[TASK ITEM]
No pictures belong in the copy. Retype exactly, and only, the stretch of lines below from the one with "framed print: none [210,51,269,142]" through the one with "framed print: none [118,76,225,204]".

[WORKING DATA]
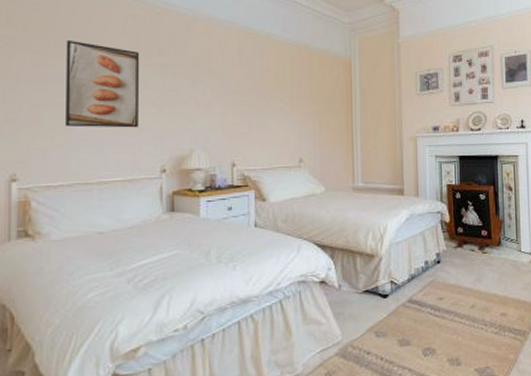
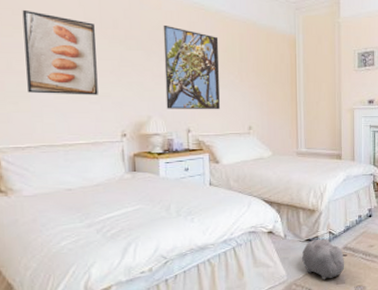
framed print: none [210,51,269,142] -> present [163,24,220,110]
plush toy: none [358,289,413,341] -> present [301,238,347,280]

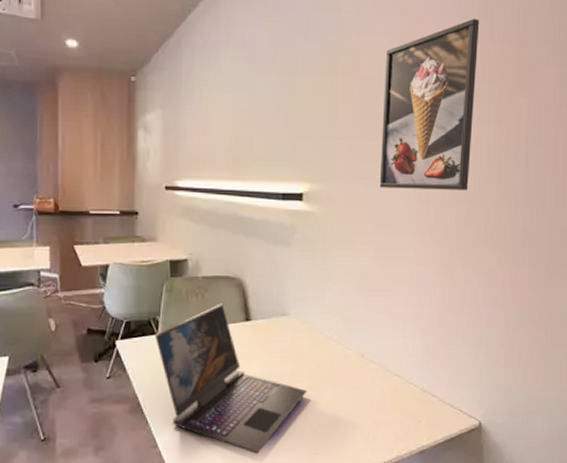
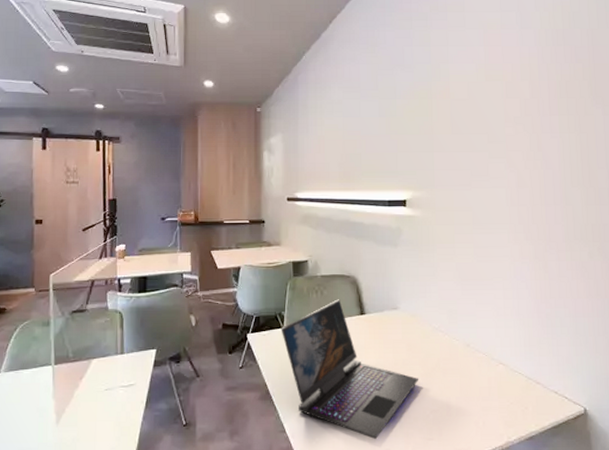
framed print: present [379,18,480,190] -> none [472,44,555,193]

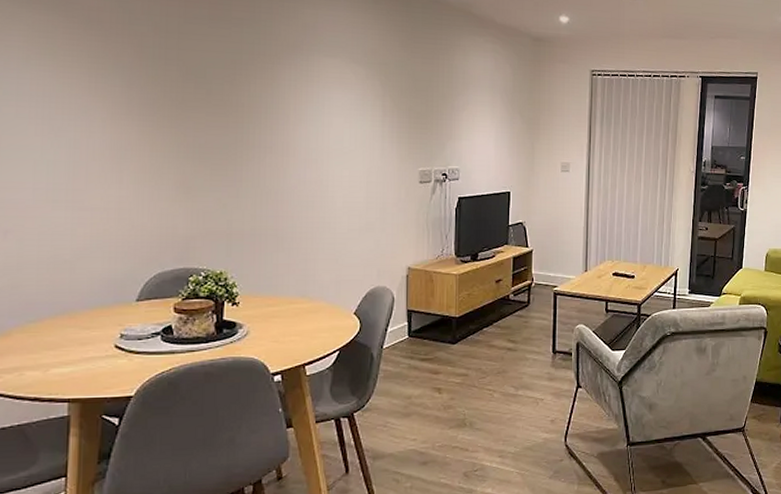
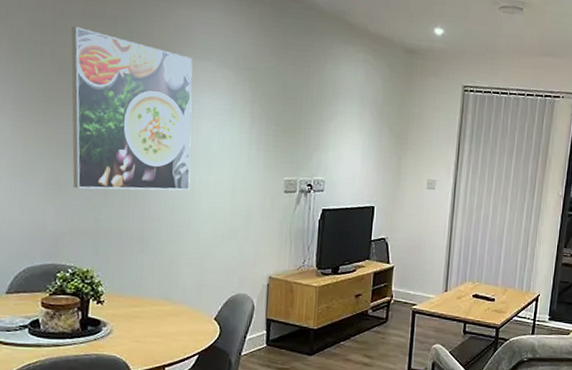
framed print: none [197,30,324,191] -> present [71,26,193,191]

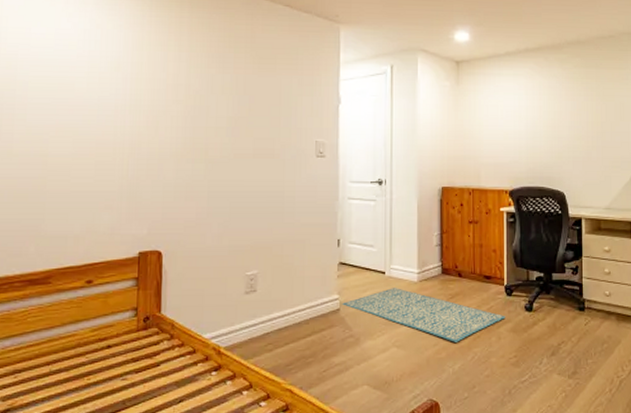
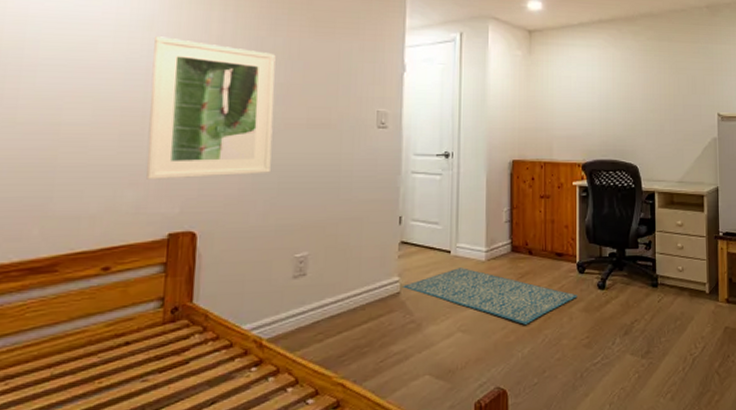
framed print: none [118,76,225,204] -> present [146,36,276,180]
---
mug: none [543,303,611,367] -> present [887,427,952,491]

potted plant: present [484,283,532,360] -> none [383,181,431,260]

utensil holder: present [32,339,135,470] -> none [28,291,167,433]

[EXPECTED OUTPUT]
framed print: none [210,51,269,142] -> present [163,24,220,110]
plush toy: none [358,289,413,341] -> present [301,238,347,280]

framed print: present [379,18,480,190] -> none [472,44,555,193]

framed print: none [197,30,324,191] -> present [71,26,193,191]

framed print: none [118,76,225,204] -> present [146,36,276,180]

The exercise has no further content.